You are redesigning a merchant reporting system for a payments platform that must show balances, payouts, fees, disputes, and refunds with both near-real-time visibility and finance-grade daily accuracy. The current reporting stack was built incrementally and now produces mismatched numbers between dashboard views, CSV exports, and month-end finance reports. An executive escalation was triggered after several large merchants found payout totals that did not reconcile to underlying transactions during peak sales periods. You need a pipeline design that supports operational reporting within minutes while preserving replayability, auditability, and deterministic backfills.

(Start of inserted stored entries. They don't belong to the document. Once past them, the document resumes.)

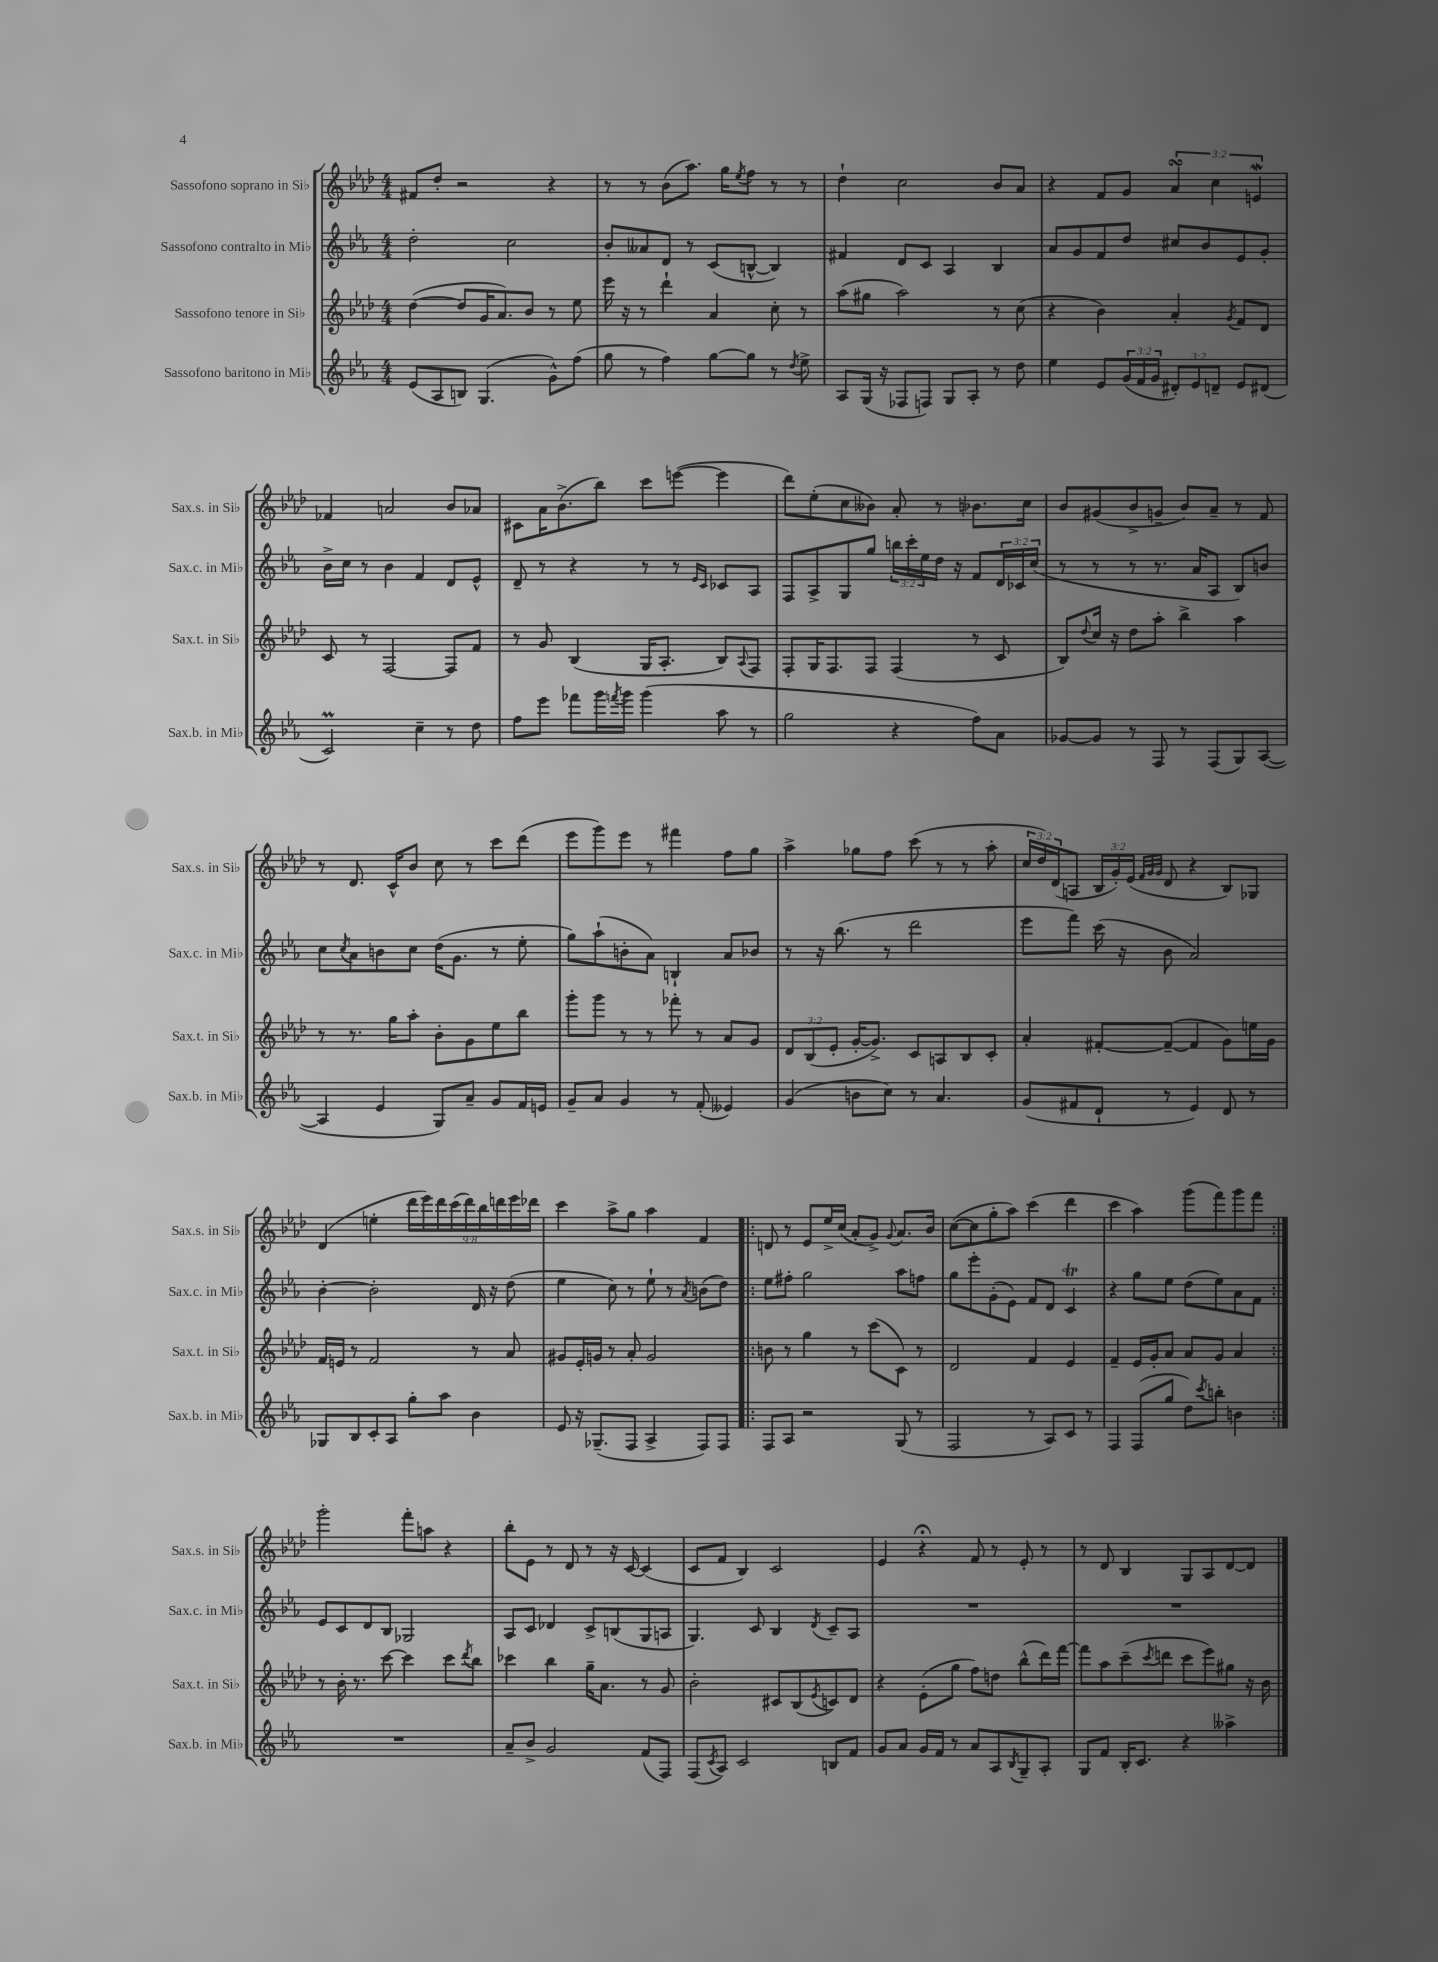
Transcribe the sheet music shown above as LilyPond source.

<<
\new StaffGroup <<
\new Staff = "s0" \with { instrumentName = "Sassofono soprano in Sib" shortInstrumentName = "Sax.s. in Sib" } {
    \clef treble \key aes \major \numericTimeSignature \time 4/4 \override Staff.TupletNumber.text = #tuplet-number::calc-fraction-text
    fis'8 des''8-. r2 r4 |
    r8 r8 bes'8( aes''8.) g''16 \acciaccatura { ees''8 } f''8 r8 r8 |
    des''4-! c''2 bes'8 aes'8 |
    r4 f'8 g'8 \tuplet 3/2 { aes'4\turn c''4 e'4\mordent } |
    fes'4 a'2 bes'8 aes'8 |
    cis'8 aes'16 bes'8.->( bes''8) c'''8 e'''8~( e'''4 |
    des'''8) ees''8-.( c''8 beses'8) aes'8-. r8 bes'8. c''16 |
    bes'8 gis'8( bes'8-> g'8-- bes'8) aes'8-- r8 f'8 |
    r8 des'8. c'16-^ bes'8 c''8 r8 c'''8 des'''8( |
    ees'''8 g'''8) ees'''8 r8 fis'''4 f''8 g''8 |
    aes''4-> ges''8 f''8 c'''8( r8 r8 aes''8-. |
    \tuplet 3/2 { c''16 des''16) des'16( } a8 \tuplet 3/2 { bes16 g'16-.) ees'16( } \grace { f'32 g'32 g'32 } des'8 r4 bes8) ges8 |
    des'4( e''4-. \tuplet 9/8 { des'''16 ees'''16) des'''16 c'''16( des'''16) bes''16 d'''16 ees'''16 des'''16 } |
    c'''4 aes''8-> g''8 aes''4 f'4 |
    \repeat volta 2 { d'8 r8 ees'8 ees''16-> c''16( aes'8-. g'8->) \appoggiatura { g'8 } aes'8. bes'16 |
    c''8~( c''8 g''8-. aes''8) c'''4( des'''4 |
    c'''4 aes''4) g'''8( f'''8) g'''8 f'''8 | }
    g'''2-. f'''8-. a''8 r4 |
    bes''8-. ees'8 r8 des'8 r8 r16 c'16~ c'4( |
    c'8 f'8 bes4) c'2 |
    ees'4 r4\fermata f'8 r8 ees'8-. r8 |
    r8 des'8 bes4 g8 aes8 des'8~ des'8 \bar "|." |
}
\new Staff = "s1" \with { instrumentName = "Sassofono contralto in Mib" shortInstrumentName = "Sax.c. in Mib" } {
    \clef treble \key ees \major \numericTimeSignature \time 4/4 \override Staff.TupletNumber.text = #tuplet-number::calc-fraction-text
    d''2-. c''2 |
    bes'8-. aeses'8 d'8 r8 c'8( b8~-^ b4) |
    fis'4 d'8 c'8 aes4 bes4 |
    aes'8 g'8 f'8 d''8 cis''8 bes'8 ees'8 g'8-. |
    bes'16-> c''16 r8 bes'4 f'4 d'8 ees'8-^ |
    d'8-- r8 r4 r8 r8 \grace { ees'16 c'16 } ces'8 aes8 |
    f8 aes8-> g8 g''8 \tuplet 3/2 { b''16 c'''16-. ees''16 } d''16 r16 f'8 \tuplet 3/2 { d'16 ces'16 c''16( } |
    r8 r8 r8 r8. aes'16 aes8 bes8) b'8 |
    c''8 \acciaccatura { c''8 } aes'8 b'8 c''8 d''16( g'8. r8 ees''8-. |
    g''8) aes''8-!( b'8-. aes'8) b4-! aes'8 bes'8 |
    r8 r16 bes''8.( r8 d'''2 |
    ees'''8 f'''8) c'''16( r16 bes'8 aes'2) |
    bes'4~-. bes'2-. d'16 r16 d''8( |
    ees''4 c''8) r8 ees''8-! r8 \acciaccatura { aes'8 } b'8( d''8) |
    \repeat volta 2 { ees''8 fis''8-. g''2 aes''8 f''8 |
    g''8 ees'''8-. g'8-.( ees'8) f'8 d'8 c'4\trill |
    r4 g''8 ees''8 d''8( ees''8) aes'8 f'8 | }
    ees'8 c'8 d'8 bes8 ges2 |
    aes8 c'8 des'4 c'8-> b8( g8 a8 |
    g4.) c'8 bes4 \acciaccatura { d'8 } c'8-- aes8 |
    R1 |
    R1 \bar "|." |
}
\new Staff = "s2" \with { instrumentName = "Sassofono tenore in Sib" shortInstrumentName = "Sax.t. in Sib" } {
    \clef treble \key aes \major \numericTimeSignature \time 4/4 \override Staff.TupletNumber.text = #tuplet-number::calc-fraction-text
    des''4~( des''8 g'16 aes'8.) bes'8 r8 ees''8 |
    ees'''16 r16 r8 des'''4-! aes'4 c''8-. r8 |
    aes''8( gis''8 aes''2) r8 c''8( |
    r4 bes'4) aes'4-. \acciaccatura { g'8 } f'8 des'8 |
    c'8 r8 f2~ f8 f'8 |
    r8 g'8 bes4( g16 aes8.-. bes8) \appoggiatura { aes8 } f8 |
    f8-. g16 f8. f8 f4( r8 c'8 |
    bes8) \appoggiatura { des''8 } c''16 r16 des''8 aes''8-. bes''4-> aes''4 |
    r8 r8. g''16 aes''8-. bes'8-. g'8 ees''8 bes''8 |
    g'''8-. g'''8 r8 r8 fes'''8-. r8 aes'8 g'8 |
    \tuplet 3/2 { des'8 bes8( ees'8-. } g'16~-. g'8.->) c'8 a8 bes8 c'8-. |
    aes'4-. fis'8~-. fis'8~--( fis'4 g'8) e''16 g'16 |
    f'16 e'16 r8 f'2 r8 aes'8 |
    gis'8 ees'16-. g'16 r8 aes'8-. g'2 |
    \repeat volta 2 { b'8 r8 g''4 r8 c'''8( c'8) r8 |
    des'2 f'4 ees'4 |
    f'4-- ees'16 g'16-. aes'8 aes'8 g'8 aes'4 | }
    r8 bes'16-. r8. c'''8~ c'''4 c'''8 \acciaccatura { des'''8 } bes''8 |
    ces'''4 bes''4 g''16-- aes'8. r8 g'8 |
    bes'2-. cis'8 bes8( \acciaccatura { ees'8 } c'8) des'8 |
    r4 ees'8-.( g''8 f''8) d''8 bes''8-^( des'''16) f'''16~ |
    f'''8 aes''8 c'''8--( \acciaccatura { c'''8 } d'''8 c'''8 ees'''8) gis''8 r16 bes'16 \bar "|." |
}
\new Staff = "s3" \with { instrumentName = "Sassofono baritono in Mib" shortInstrumentName = "Sax.b. in Mib" } {
    \clef treble \key ees \major \numericTimeSignature \time 4/4 \override Staff.TupletNumber.text = #tuplet-number::calc-fraction-text
    ees'8( aes8 b8) g4.( g'8-^) f''8( |
    g''8 r8 f''4) g''8~ g''8 r8 \acciaccatura { d''8 } ees''8-> |
    aes8 g16( r16 fes8 f8) g8 aes8-. r8 d''8 |
    ees''4 ees'8 \tuplet 3/2 { g'16( f'16 g'16 } \tuplet 3/2 { dis'8-.) ees'8 d'8-- } ees'8 dis'8( |
    c'2\prall) c''4-- r8 d''8 |
    f''8 ees'''8 fes'''8 g'''16 \acciaccatura { f'''8 } g'''16 g'''4( aes''8 r8 |
    g''2 r4 f''8) aes'8 |
    ges'8~ ges'8 r8 f8 r8 f8( g8) aes8~( |
    aes4 ees'4 g8) aes'8-- g'8 f'16 e'16 |
    g'8-- aes'8 g'4 r8 f'8-.( eeses'4) |
    g'4( b'8 c''8) r8 aes'4. |
    g'8( fis'8 d'8-! r8 ees'4) d'8 r8 |
    ges8 bes8 c'8-. aes8 g''8-. aes''8 bes'4 |
    ees'8 r16 ges8.--( f8 aes4-> f8) f8 |
    \repeat volta 2 { f8 aes8 r2 g8( r8 |
    f2 r8 aes8) c'8 r8 |
    f4 f8( g''8 d''8) \acciaccatura { c'''8 } b''8-. b'4 | }
    R1 |
    aes'8-- bes'8-> g'2 f'8( f8) |
    f8( \acciaccatura { c'8 } aes8) c'2 b8 f'8 |
    g'8 aes'8 g'16 f'16 r8 aes'8 aes8 \acciaccatura { bes8 } g8-- aes8-. |
    g8 f'8 bes16-. c'8. r4 aeses''4-> \bar "|." |
}
>>
>>
\layout { \context { \Score \remove "Bar_number_engraver" } }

| Component | Status / Technology |
|---|---|
| Event Sources | PaymentIntents, Charges, Refunds, Disputes, Balance Transactions, Payouts APIs and internal service events |
| Ingestion | Mixed webhooks, service DB CDC, and hourly object storage drops |
| Stream Processing | Limited Flink jobs for fee enrichment |
| Batch Processing | Nightly Spark jobs building warehouse tables |
| Warehouse | Snowflake with ad hoc SQL models |
| Orchestration | Apache Airflow 2.x |
| Serving | Merchant dashboard APIs, Sigma-style ad hoc reporting, CSV exports |
Scale: 8-15M financial events/day, 2-4x peak bursts, ~1.5 KB average payload, 5-minute freshness target for operational metrics, T+1 finalization for finance reports, 7-year audit retention.
How would you design the end-to-end reporting pipeline so merchants can query near-real-time and finalized financial views consistently across dashboard, exports, and warehouse reporting surfaces? Explain the architecture, data model, orchestration, and controls you would use to handle corrections, late-arriving events, and backfills at this scale.